Since we’ve started talking about Windows as a service (almost three years ago now), we’ve published a lot of good information. And while most people know about the main set of documentation (http://aka.ms/waas) and the Microsoft Mechanics video (http://aka.ms/waasvideo), there are some other sources of information that are also useful to help connect the dots between the theory and the current state. Here’s an overview of some key resources:
- The Windows lifecycle fact sheet. This page includes an “Updates and Service Packs” section that provides the expected end of servicing dates for each Windows 10 feature update, so you’re never surprised by one of the dates. For example, here you can see that Windows 10 1511 end of servicing date is October 10, 2017 (this week), the Windows 10 1607 end of servicing date is tentatively March 2018 (effectively no earlier than that, although it could shift a little later), etc. And of course the "End of support” table contains a good reminder of the Windows 7 end of support date, January 14, 2020.

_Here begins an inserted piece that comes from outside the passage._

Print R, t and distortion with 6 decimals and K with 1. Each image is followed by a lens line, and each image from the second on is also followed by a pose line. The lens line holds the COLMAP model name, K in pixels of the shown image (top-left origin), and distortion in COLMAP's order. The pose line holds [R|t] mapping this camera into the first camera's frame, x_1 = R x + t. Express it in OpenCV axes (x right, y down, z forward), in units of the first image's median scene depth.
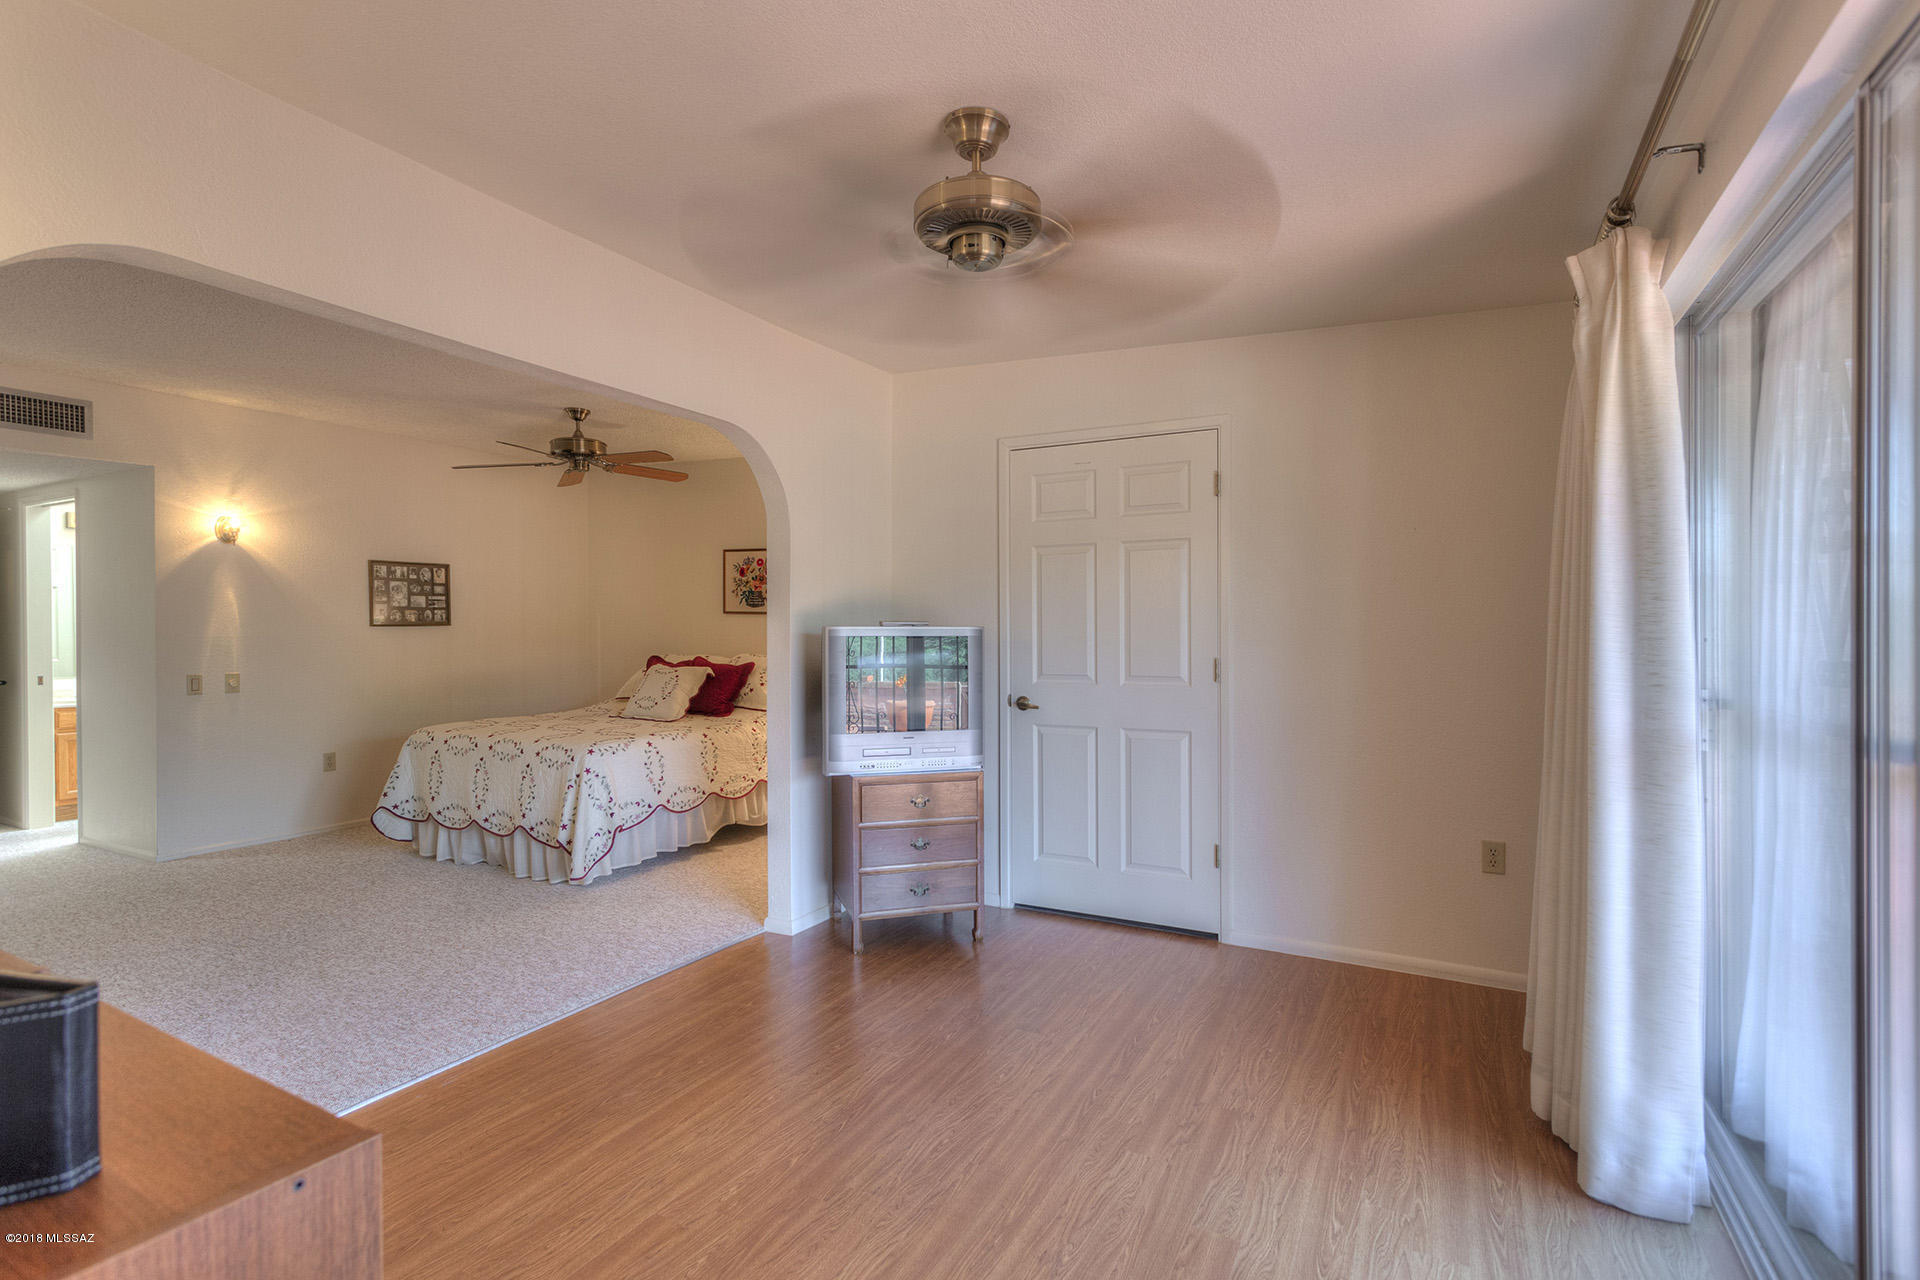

- The Windows 10 release info page, http://aka.ms/win10releaseinfo. This page shows the status of each release, the date of release, and all of the cumulative updates that have been released. This is a good reference site. (It doesn’t include the end of servicing dates yet, but we expect this page to be reworked sometime next year to include this information.)
- The Windows 10 release notes page, http://aka.ms/win10releasenotes. This page provides details on significant fixes included in each cumulative update.
- The Configuration Manager team publishes details to tell you which releases of Windows 10 and the Windows 10 ADK are supported by each Configuration Manager current branch release on their Support for Windows 10 for System Center Configuration Manager page.
- We publish an overview of new features in each Windows 10 feature update at https://docs.microsoft.com/en-us/windows/whats-new/.
- We publish (and recently updated) the Windows Roadmap page to talk about features recently delivered, ones in preview, ones in development, etc.
- For information about the processor generations supported by each Windows release (per the silicon support policy), see the Windows Processor Requirements page.
- For long-term servicing releases, the end of support dates can be found via the Support Lifecycle search page.